• ЗАДАНИЕ 1: В честь кого, по словам фрагмента, оперная труппа дает представление в соседнем храме?
• ЗАДАНИЕ 2: Пожалуйста, перепишите часть фрагмента, которая открывается словами «Цветы в тумане: вглядываясь» и завершается словами «и реальностью экрана?», заменив «эпохи» на «эры».
**** ФРАГМЕНТ ТЕКСТА
Цветы в тумане: вглядываясь в Азию - Владимир Вячеславович Малявин
Главный и сложнейший вопрос нашей эпохи состоит в том, способна ли подлинная социальность, по-праздничному экстравагантно-текучая, рвущаяся за край бытия, противопоставить себя тому или иному тотализирующему единству? Можно ли выбирать между экраном реальности и реальностью экрана?
На радость богам
Опять за окном жарко загремели гонги, заныли китайские скрипки, и пронзительный голос, перемежая пение с речитативом, принялся выписывать странные, судорожные модуляции: в храме по соседству оперная труппа дает представление в честь Господина Земли – божественного покровителя местности. Храм недавно реконструировали на деньги местных доброхотов. В его стену теперь врезана доска с их именами. Рядом новогодние поздравления от местного старосты.
********
**** ИСХОДНЫЕ ДАННЫЕ
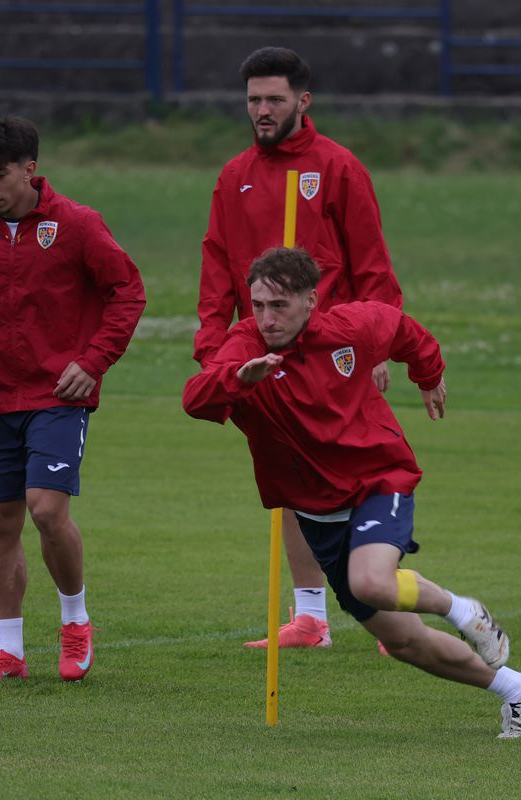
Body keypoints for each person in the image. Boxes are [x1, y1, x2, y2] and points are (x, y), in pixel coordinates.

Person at [183, 247, 521, 738]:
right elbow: (195, 397)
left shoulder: (351, 329)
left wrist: (429, 375)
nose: (267, 319)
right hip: (318, 514)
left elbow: (407, 332)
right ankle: (516, 690)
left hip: (380, 481)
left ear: (312, 300)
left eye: (280, 306)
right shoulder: (245, 347)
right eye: (258, 305)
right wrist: (236, 379)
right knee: (404, 643)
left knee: (371, 583)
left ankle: (463, 609)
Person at [197, 46, 404, 649]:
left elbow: (372, 262)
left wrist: (380, 345)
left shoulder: (338, 167)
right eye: (254, 101)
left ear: (302, 101)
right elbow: (216, 264)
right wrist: (214, 348)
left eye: (274, 100)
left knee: (357, 470)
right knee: (289, 477)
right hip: (260, 352)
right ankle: (310, 617)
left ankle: (385, 606)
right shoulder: (234, 176)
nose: (262, 111)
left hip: (335, 348)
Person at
********
• ОТВЕТ 1: В честь Господина Земли, божественного покровителя местности.

• ОТВЕТ 2:
Цветы в тумане: вглядываясь в Азию - Владимир Вячеславович Малявин
Главный и сложнейший вопрос нашей эры состоит в том, способна ли подлинная социальность, по-праздничному экстравагантно-текучая, рвущаяся за край бытия, противопоставить себя тому или иному тотализирующему единству? Можно ли выбирать между экраном реальности и реальностью экрана?